Solution Approach 2:
The system performs preliminary determination of target values for all actuators based on a requested amount of torque before actual engine operation. This pre-calculation of optimal actuator positions and parameters enables rapid response when torque demands change, improving both accuracy and response speed without requiring complex real-time control algorithms.
2Speed
If traditional engine control systems are used, then the system structure is simple, but the response speed to control signals is slow
Solution Approach 1:
The system pre-determines target values for all actuators based on the requested torque before engine operation begins. This preliminary calculation enables the system to respond immediately to torque demands without complex real-time computation, achieving fast response speed while maintaining relatively simple control system architecture.
Solution Approach 2:
The system continuously monitors actual engine torque output and compares it with the requested torque, using this feedback to adjust actuator positions in real-time. This feedback mechanism ensures rapid response to control signals while maintaining system simplicity through straightforward control logic.
3Reliability
If traditional engine control systems are used, then the control architecture is simple, but the coordination among various actuators is poor
Solution Approach 1:
The control system is divided into multiple independent controllers, each dedicated to a specific actuator (throttle valve, swirl flap, valve phasers, wastegate, EGR valves, spark timing, fueling). This segmentation enables each controller to independently optimize its control strategy while maintaining overall system coordination through shared torque targets, improving reliability without excessive complexity.
Solution Approach 2:
The control system uses a universal approach where all actuators are controlled based on a common requested torque value.
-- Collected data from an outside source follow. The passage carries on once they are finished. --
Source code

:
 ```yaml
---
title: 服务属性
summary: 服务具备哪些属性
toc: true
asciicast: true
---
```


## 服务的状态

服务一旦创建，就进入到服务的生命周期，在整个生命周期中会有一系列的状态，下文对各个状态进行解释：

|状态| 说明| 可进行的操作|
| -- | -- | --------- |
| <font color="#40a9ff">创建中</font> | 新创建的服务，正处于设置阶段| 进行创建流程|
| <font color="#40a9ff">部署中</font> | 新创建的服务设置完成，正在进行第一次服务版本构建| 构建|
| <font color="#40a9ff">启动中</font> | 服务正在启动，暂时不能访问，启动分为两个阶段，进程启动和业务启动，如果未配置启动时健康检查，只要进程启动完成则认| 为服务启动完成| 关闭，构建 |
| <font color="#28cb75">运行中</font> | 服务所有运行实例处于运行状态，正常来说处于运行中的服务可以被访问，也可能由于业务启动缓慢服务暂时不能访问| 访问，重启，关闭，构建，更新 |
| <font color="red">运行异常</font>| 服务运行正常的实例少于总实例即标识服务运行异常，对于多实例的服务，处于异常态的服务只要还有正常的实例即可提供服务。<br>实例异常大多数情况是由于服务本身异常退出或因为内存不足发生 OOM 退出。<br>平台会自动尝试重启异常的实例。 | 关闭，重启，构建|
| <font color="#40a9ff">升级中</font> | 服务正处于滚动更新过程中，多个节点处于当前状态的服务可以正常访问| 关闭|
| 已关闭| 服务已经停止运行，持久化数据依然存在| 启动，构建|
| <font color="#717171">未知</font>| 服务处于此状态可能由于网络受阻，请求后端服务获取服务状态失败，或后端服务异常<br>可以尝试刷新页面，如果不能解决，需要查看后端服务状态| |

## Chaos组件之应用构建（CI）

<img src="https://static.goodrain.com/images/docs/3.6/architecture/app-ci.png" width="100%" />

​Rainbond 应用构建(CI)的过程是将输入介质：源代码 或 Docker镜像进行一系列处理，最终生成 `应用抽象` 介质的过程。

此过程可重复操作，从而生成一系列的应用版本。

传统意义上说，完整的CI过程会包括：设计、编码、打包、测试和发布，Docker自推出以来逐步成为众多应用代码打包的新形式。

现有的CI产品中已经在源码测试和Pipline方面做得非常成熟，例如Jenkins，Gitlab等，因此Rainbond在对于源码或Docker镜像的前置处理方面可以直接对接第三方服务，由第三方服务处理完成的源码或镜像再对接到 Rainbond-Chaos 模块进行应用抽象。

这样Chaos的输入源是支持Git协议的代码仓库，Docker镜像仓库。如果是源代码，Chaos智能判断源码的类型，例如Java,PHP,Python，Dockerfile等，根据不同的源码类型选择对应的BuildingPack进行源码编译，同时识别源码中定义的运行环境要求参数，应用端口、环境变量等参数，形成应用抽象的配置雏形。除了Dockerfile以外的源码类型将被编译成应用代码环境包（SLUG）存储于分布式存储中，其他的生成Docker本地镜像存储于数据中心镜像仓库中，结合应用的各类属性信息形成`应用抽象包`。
Each actuator controller receives the same torque demand and independently determines its optimal setting, creating a multi-functional control architecture that coordinates all actuators effectively while maintaining relative simplicity.
4Loss of energy
If actuator values are not optimized, then the control system is simple, but fuel efficiency is suboptimal and emissions are not well managed
Solution Approach 1:
The system optimizes fuel efficiency and emissions by dynamically adjusting multiple parameters including throttle valve opening, swirl flap position, intake/exhaust valve timing, wastegate opening, EGR valve positions, spark timing, and fueling rates. These parameter changes are coordinated based on operating conditions to maximize fuel efficiency while maintaining relatively simple control logic through rule-based adjustments.
Data Source
AI summary
A system according to the present disclosure includes a model predictive control (MPC) module and an actuator module. The MPC module generates a set of possible target values for an actuator of an engine and predicts an operating parameter for the set of possible target values. The predicted operating parameter includes an emission level and/or an operating parameter of an exhaust system. The MPC module determines a cost for the set of possible target values and selects the set of possible target values from multiple sets of possible target values based on the cost. The MPC module determines whether the predicted operating parameter for the selected set satisfies a constraint and sets target values to the possible target values of the selected set when the predicted operating parameter satisfies the constraint. The actuator module controls an actuator of an engine based on at least one of the target values.